▶ Trecho para leitura:
☆ ☆ ☆ ☆
A ministra do Planejamento e Orçamento, Simone Tebet, afirmou nesta quinta-feira (12) que pretende disputar uma vaga no Senado por São Paulo nas eleições de 2026. O anúncio foi feito durante participação em um evento em Mato Grosso do Sul.
Segundo a ministra, a decisão foi tomada após conversas com o presidente Luiz Inácio Lula da Silva e com o vice-presidente Geraldo Alckmin. De acordo com Tebet, o próprio Lula sugeriu que ela avaliasse a possibilidade de disputar o Senado pelo estado paulista.
“Essas conversas foram caminhando. Em janeiro, durante uma viagem ao Panamá, tive uma conversa de quase quatro horas com o presidente Lula sobre política no Brasil. Depois, em um encontro mais reservado em São Paulo, ele pediu claramente que eu considerasse ser candidata ao Senado por São Paulo”, relatou.
Tebet disse que, antes de tomar a decisão, conversou com familiares, especialmente com a mãe. “Eu precisava das bênçãos da minha mãe. Depois de explicar toda a situação para ela, ontem decidi cumprir essa missão”, afirmou.
Natural de Mato Grosso do Sul, a ministra ressaltou que escolheu anunciar a decisão no estado como forma de reconhecimento à sua trajetória política. Segundo ela, foi no estado que iniciou a carreira pública e conquistou projeção nacional.
“Tenho eterna gratidão à minha terra natal. Mato Grosso do Sul me deu o privilégio de ser a primeira mulher prefeita da minha cidade, deputada estadual, vice-governadora e senadora da República. Foi o estado que me projetou nacionalmente”, destacou.
☆ ☆ ☆ ☆
▶ Conteúdo dos dados:
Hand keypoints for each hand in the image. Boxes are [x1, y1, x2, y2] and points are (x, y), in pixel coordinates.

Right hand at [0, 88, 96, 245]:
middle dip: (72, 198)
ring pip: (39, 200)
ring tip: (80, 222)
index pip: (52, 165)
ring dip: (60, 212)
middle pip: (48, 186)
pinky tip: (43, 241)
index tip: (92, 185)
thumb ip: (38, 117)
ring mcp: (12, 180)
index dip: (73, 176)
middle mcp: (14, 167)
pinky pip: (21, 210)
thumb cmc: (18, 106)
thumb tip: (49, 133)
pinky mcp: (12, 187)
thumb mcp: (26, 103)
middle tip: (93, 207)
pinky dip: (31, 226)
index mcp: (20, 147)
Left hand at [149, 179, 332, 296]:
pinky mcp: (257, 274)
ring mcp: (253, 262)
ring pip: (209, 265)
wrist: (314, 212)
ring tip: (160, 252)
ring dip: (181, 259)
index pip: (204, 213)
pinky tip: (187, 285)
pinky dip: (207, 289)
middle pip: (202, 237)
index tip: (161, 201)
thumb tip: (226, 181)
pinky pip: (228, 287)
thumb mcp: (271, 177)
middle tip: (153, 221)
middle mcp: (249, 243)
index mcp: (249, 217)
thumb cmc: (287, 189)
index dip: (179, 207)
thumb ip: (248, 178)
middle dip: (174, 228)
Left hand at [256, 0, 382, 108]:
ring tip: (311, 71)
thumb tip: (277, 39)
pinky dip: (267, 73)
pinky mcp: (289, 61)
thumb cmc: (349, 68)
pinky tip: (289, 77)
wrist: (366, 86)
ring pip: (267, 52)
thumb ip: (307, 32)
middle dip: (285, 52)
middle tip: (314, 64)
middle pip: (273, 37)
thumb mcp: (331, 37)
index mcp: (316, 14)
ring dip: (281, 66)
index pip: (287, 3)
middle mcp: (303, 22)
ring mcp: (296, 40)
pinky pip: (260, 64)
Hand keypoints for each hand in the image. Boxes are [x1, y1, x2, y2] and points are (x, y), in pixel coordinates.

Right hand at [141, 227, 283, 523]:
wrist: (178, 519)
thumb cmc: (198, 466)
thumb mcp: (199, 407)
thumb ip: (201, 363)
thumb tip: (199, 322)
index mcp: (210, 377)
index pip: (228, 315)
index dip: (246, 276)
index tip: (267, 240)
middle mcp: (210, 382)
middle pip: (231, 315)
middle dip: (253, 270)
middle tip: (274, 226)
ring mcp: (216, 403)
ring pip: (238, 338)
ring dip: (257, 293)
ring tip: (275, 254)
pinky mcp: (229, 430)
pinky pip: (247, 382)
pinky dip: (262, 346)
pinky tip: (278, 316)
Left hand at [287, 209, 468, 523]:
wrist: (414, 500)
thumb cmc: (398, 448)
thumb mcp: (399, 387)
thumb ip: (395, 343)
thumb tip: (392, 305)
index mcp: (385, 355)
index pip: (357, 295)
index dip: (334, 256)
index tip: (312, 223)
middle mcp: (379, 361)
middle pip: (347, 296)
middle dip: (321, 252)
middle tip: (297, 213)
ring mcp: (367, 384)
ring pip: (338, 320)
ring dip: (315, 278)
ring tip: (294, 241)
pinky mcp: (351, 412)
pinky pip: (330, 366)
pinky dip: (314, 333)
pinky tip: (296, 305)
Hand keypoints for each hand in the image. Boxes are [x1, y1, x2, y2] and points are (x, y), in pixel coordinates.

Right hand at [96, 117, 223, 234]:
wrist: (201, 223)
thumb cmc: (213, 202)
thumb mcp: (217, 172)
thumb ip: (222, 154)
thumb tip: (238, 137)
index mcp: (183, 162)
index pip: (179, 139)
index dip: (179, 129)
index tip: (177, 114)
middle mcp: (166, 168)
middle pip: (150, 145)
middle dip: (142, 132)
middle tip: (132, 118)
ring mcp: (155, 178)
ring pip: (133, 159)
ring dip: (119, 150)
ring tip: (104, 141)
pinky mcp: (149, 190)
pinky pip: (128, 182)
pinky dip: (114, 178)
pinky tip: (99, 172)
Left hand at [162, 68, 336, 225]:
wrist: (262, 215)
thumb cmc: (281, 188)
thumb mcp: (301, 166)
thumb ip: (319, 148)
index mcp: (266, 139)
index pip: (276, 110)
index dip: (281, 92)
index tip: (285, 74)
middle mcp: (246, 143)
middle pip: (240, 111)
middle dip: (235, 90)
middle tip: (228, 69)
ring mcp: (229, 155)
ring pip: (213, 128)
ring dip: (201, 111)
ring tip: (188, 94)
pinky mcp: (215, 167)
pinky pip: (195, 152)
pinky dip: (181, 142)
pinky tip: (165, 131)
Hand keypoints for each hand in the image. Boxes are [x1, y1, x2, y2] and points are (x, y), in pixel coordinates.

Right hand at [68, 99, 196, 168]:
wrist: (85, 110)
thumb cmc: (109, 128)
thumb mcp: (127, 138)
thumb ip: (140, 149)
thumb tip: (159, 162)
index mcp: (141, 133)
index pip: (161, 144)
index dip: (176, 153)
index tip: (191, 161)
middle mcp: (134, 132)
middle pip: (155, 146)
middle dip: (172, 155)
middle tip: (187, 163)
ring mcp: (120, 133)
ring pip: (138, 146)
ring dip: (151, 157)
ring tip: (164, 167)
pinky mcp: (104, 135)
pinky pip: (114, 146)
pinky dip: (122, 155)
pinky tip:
☆ ☆ ☆ ☆
Diga se cada afirmação abaixo concorda com a notícia sobre a candidatura de Simone Tebet ao Senado, respondendo sim ou não e citando literalmente as palavras decisivas dessa notícia. (a) O anúncio da candidatura foi feito em São Paulo. (b) Lula sugeriu que Tebet avaliasse disputar o Senado por São Paulo. (c) A conversa com Lula durante a viagem ao Panamá durou quase quatro horas.

(a) Não: "O anúncio foi feito durante participação em um evento em Mato Grosso do Sul."
(b) Sim: "o próprio Lula sugeriu que ela avaliasse a possibilidade de disputar o Senado pelo estado paulista."
(c) Sim: "tive uma conversa de quase quatro horas com o presidente Lula sobre política no Brasil."